(Task): Locate every line in the data below that contains the string "POST" and copy each of those lines.

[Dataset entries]
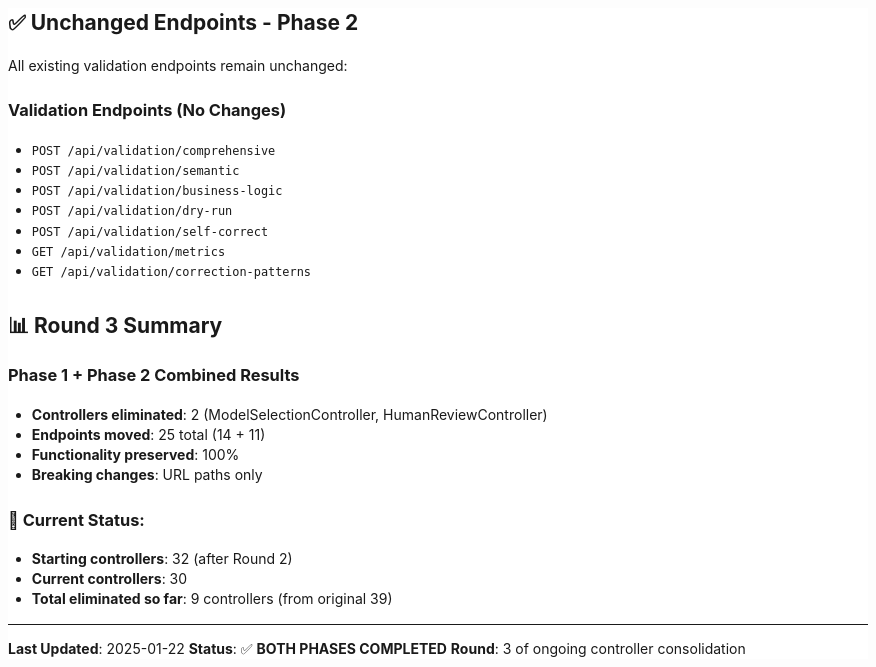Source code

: ## ✅ Unchanged Endpoints - Phase 2

All existing validation endpoints remain unchanged:

### Validation Endpoints (No Changes)
- `POST /api/validation/comprehensive`
- `POST /api/validation/semantic`
- `POST /api/validation/business-logic`
- `POST /api/validation/dry-run`
- `POST /api/validation/self-correct`
- `GET /api/validation/metrics`
- `GET /api/validation/correction-patterns`

## 📊 Round 3 Summary

### Phase 1 + Phase 2 Combined Results
- **Controllers eliminated**: 2 (ModelSelectionController, HumanReviewController)
- **Endpoints moved**: 25 total (14 + 11)
- **Functionality preserved**: 100%
- **Breaking changes**: URL paths only

### 🚀 **Current Status:**
- **Starting controllers**: 32 (after Round 2)
- **Current controllers**: 30
- **Total eliminated so far**: 9 controllers (from original 39)

---

**Last Updated**: 2025-01-22
**Status**: ✅ **BOTH PHASES COMPLETED**
**Round**: 3 of ongoing controller consolidation
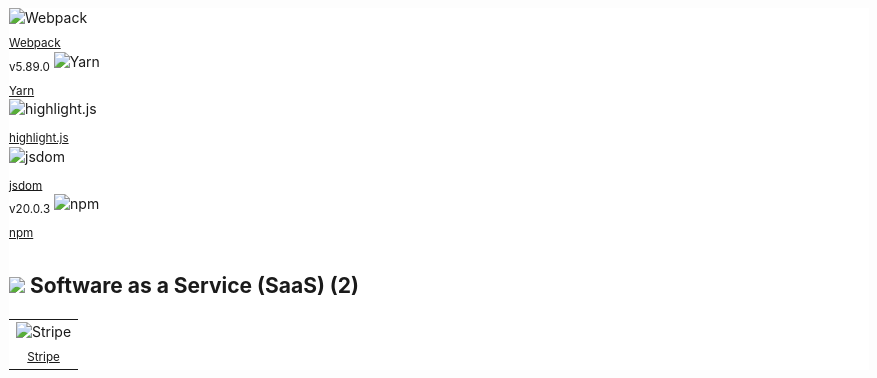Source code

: <td align='center'>
  <img width='36' height='36' src='https://img.stackshare.io/service/1682/IMG_4636.PNG' alt='Webpack'>
  <br>
  <sub><a href="http://webpack.js.org">Webpack</a></sub>
  <br>
  <sub>v5.89.0</sub>
</td>

<td align='center'>
  <img width='36' height='36' src='https://img.stackshare.io/service/5848/44mC-kJ3.jpg' alt='Yarn'>
  <br>
  <sub><a href="https://yarnpkg.com/">Yarn</a></sub>
  <br>
  <sub></sub>
</td>

<td align='center'>
  <img width='36' height='36' src='https://img.stackshare.io/service/6888/c17e7d9688d86bd9f9506ec1fbd6d200_400x400.png' alt='highlight.js'>
  <br>
  <sub><a href="https://highlightjs.org/">highlight.js</a></sub>
  <br>
  <sub></sub>
</td>

<td align='center'>
  <img width='36' height='36' src='https://img.stackshare.io/service/7054/preview.jpeg' alt='jsdom'>
  <br>
  <sub><a href="https://github.com/jsdom/jsdom">jsdom</a></sub>
  <br>
  <sub>v20.0.3</sub>
</td>

</tr>
<tr>
  <td align='center'>
  <img width='36' height='36' src='https://img.stackshare.io/service/1120/lejvzrnlpb308aftn31u.png' alt='npm'>
  <br>
  <sub><a href="https://www.npmjs.com/">npm</a></sub>
  <br>
  <sub></sub>
</td>

</tr>
</table>

## <img src='https://img.stackshare.io/saas.svg'/> Software as a Service (SaaS) (2)
<table><tr>
  <td align='center'>
  <img width='36' height='36' src='https://img.stackshare.io/service/97/eW6tXeq3.png' alt='Stripe'>
  <br>
  <sub><a href="https://stripe.com">Stripe</a></sub>
  <br>
  <sub></sub>
</td>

(Answer below):
- `POST /api/validation/comprehensive`
- `POST /api/validation/semantic`
- `POST /api/validation/business-logic`
- `POST /api/validation/dry-run`
- `POST /api/validation/self-correct`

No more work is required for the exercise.